ECLI:NL:HR:2002:AE8773
Hoge Raad
- Cassatie
- W.J.M. Davids
- A.J.A. van Dorst
- B.C. de Savornin Lohman
- Rechtspraak.nl
Verduistering van een personenauto en de beoordeling van eigendomsoverdracht
In deze zaak heeft de Hoge Raad op 5 november 2002 uitspraak gedaan in een cassatieprocedure tegen een arrest van het Gerechtshof te Arnhem. De verdachte was eerder door het Hof veroordeeld voor het medeplegen van verduistering van een personenauto, een Mercedes, die toebehoorde aan [betrokkene 1]. De feiten van de zaak zijn als volgt: op 17 april 1999 heeft de verdachte samen met een medeverdachte de auto wederrechtelijk toegeëigend. De verdachte had de intentie om de auto te kopen, maar heeft deze zonder betaling meegenomen. De verklaringen van de benadeelde partij en een getuige, [betrokkene 2], ondersteunen de beschuldigingen.
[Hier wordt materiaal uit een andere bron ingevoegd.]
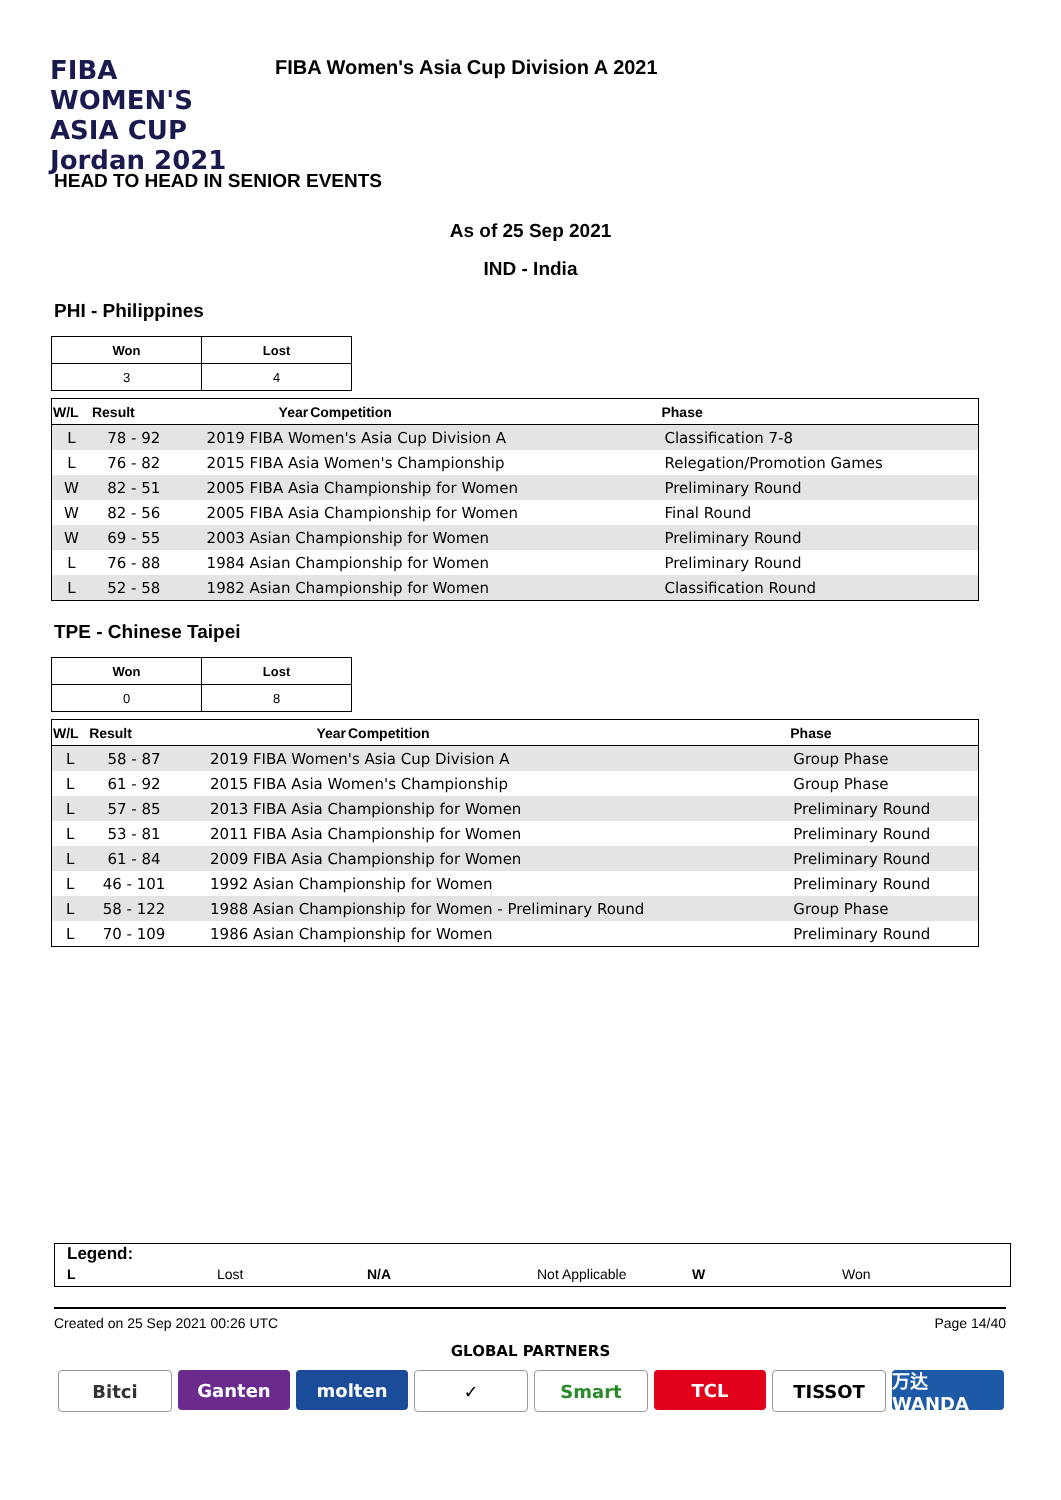FIBA WOMEN'S ASIA CUP Jordan 2021
FIBA Women's Asia Cup Division A 2021
HEAD TO HEAD IN SENIOR EVENTS
As of 25 Sep 2021
IND - India
PHI - Philippines
| Won | Lost |
| --- | --- |
| 3 | 4 |
| W/L | Result | Year | Competition | Phase |
| --- | --- | --- | --- | --- |
| L | 78 - 92 | 2019 FIBA Women's Asia Cup Division A | | Classification 7-8 |
| L | 76 - 82 | 2015 FIBA Asia Women's Championship | | Relegation/Promotion Games |
| W | 82 - 51 | 2005 FIBA Asia Championship for Women | | Preliminary Round |
| W | 82 - 56 | 2005 FIBA Asia Championship for Women | | Final Round |
| W | 69 - 55 | 2003 Asian Championship for Women | | Preliminary Round |
| L | 76 - 88 | 1984 Asian Championship for Women | | Preliminary Round |
| L | 52 - 58 | 1982 Asian Championship for Women | | Classification Round |
TPE - Chinese Taipei
| Won | Lost |
| --- | --- |
| 0 | 8 |
| W/L | Result | Year | Competition | Phase |
| --- | --- | --- | --- | --- |
| L | 58 - 87 | 2019 FIBA Women's Asia Cup Division A | | Group Phase |
| L | 61 - 92 | 2015 FIBA Asia Women's Championship | | Group Phase |
| L | 57 - 85 | 2013 FIBA Asia Championship for Women | | Preliminary Round |
| L | 53 - 81 | 2011 FIBA Asia Championship for Women | | Preliminary Round |
| L | 61 - 84 | 2009 FIBA Asia Championship for Women | | Preliminary Round |
| L | 46 - 101 | 1992 Asian Championship for Women | | Preliminary Round |
| L | 58 - 122 | 1988 Asian Championship for Women - Preliminary Round | | Group Phase |
| L | 70 - 109 | 1986 Asian Championship for Women | | Preliminary Round |
Legend:
L Lost N/A Not Applicable W Won
Created on 25 Sep 2021 00:26 UTC Page 14/40
GLOBAL PARTNERS
Bitci Ganten molten ✓ Smart TCL TISSOT 万达WANDA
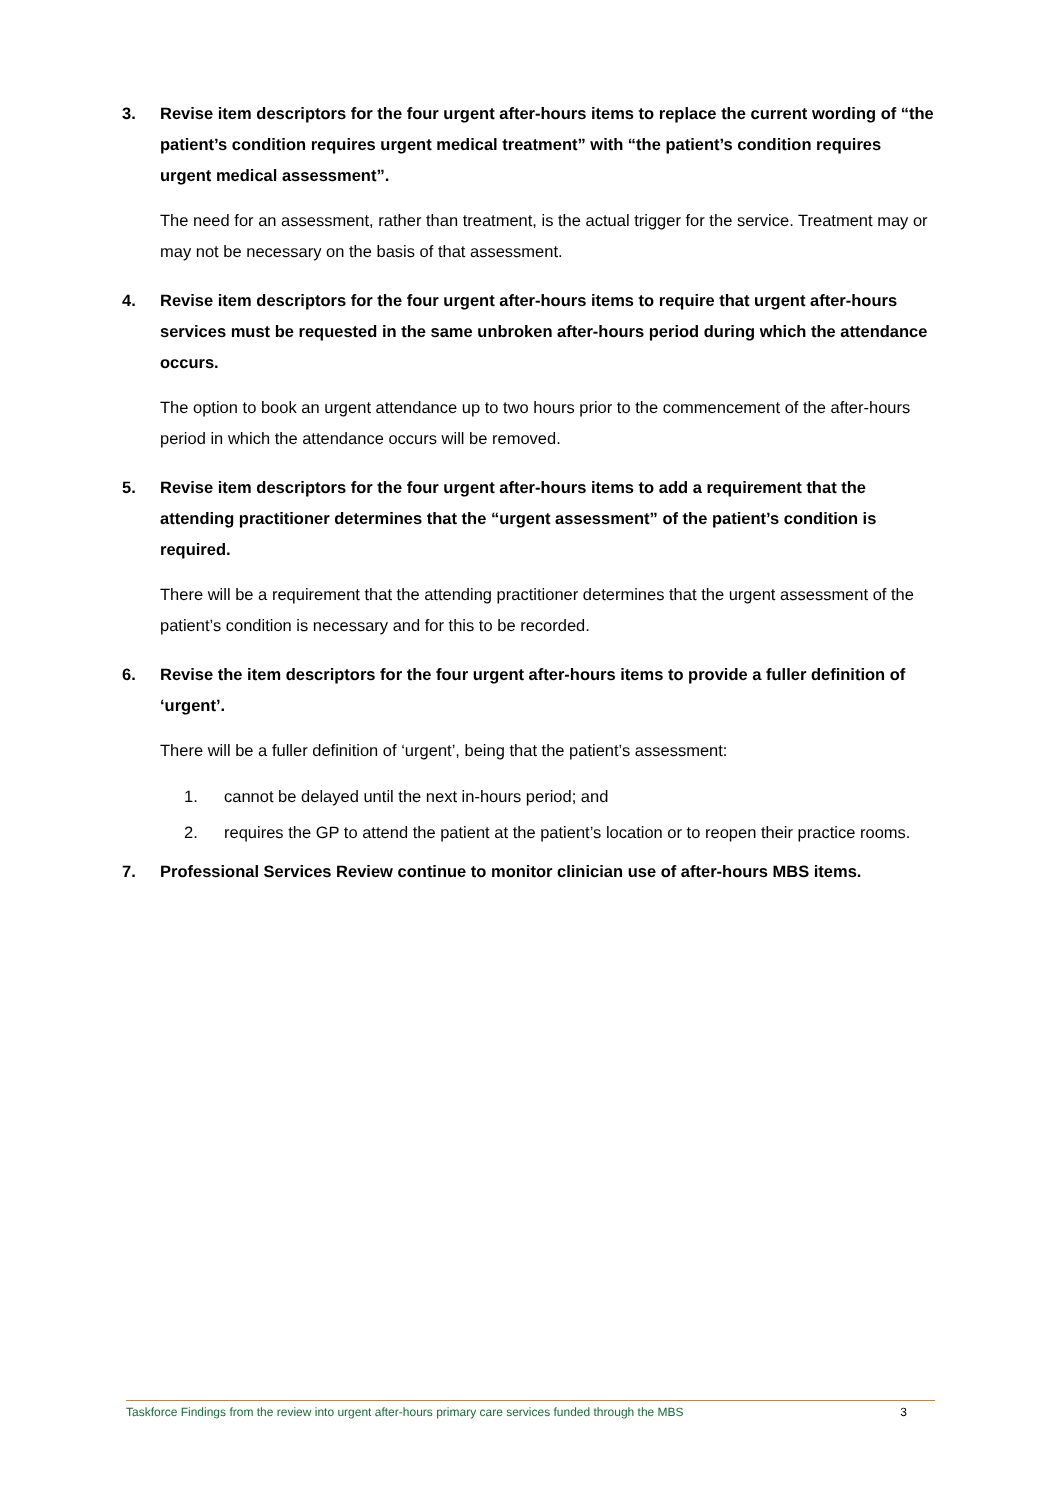3. Revise item descriptors for the four urgent after-hours items to replace the current wording of “the patient’s condition requires urgent medical treatment” with “the patient’s condition requires urgent medical assessment”.
The need for an assessment, rather than treatment, is the actual trigger for the service. Treatment may or may not be necessary on the basis of that assessment.
4. Revise item descriptors for the four urgent after-hours items to require that urgent after-hours services must be requested in the same unbroken after-hours period during which the attendance occurs.
The option to book an urgent attendance up to two hours prior to the commencement of the after-hours period in which the attendance occurs will be removed.
5. Revise item descriptors for the four urgent after-hours items to add a requirement that the attending practitioner determines that the “urgent assessment” of the patient’s condition is required.
There will be a requirement that the attending practitioner determines that the urgent assessment of the patient’s condition is necessary and for this to be recorded.
6. Revise the item descriptors for the four urgent after-hours items to provide a fuller definition of ‘urgent’.
There will be a fuller definition of ‘urgent’, being that the patient’s assessment:
1. cannot be delayed until the next in-hours period; and
2. requires the GP to attend the patient at the patient’s location or to reopen their practice rooms.
7. Professional Services Review continue to monitor clinician use of after-hours MBS items.
Taskforce Findings from the review into urgent after-hours primary care services funded through the MBS 3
Het Hof heeft de verdachte veroordeeld tot het verrichten van onbetaalde arbeid ten behoeve van de gemeenschap, in plaats van een gevangenisstraf. De verdachte heeft cassatie ingesteld, waarbij hij aanvoerde dat de bewezenverklaring ontoereikend was gemotiveerd, omdat de auto aan hem in eigendom toebehoorde. De Hoge Raad heeft deze klacht verworpen, oordelend dat het Hof terecht heeft geoordeeld dat de auto op het moment van de verduistering aan [betrokkene 1] toebehoorde en dat de verdachte deze wederrechtelijk heeft toegeëigend. De Hoge Raad concludeert dat de middelen van de verdachte niet tot cassatie kunnen leiden en verwerpt het beroep.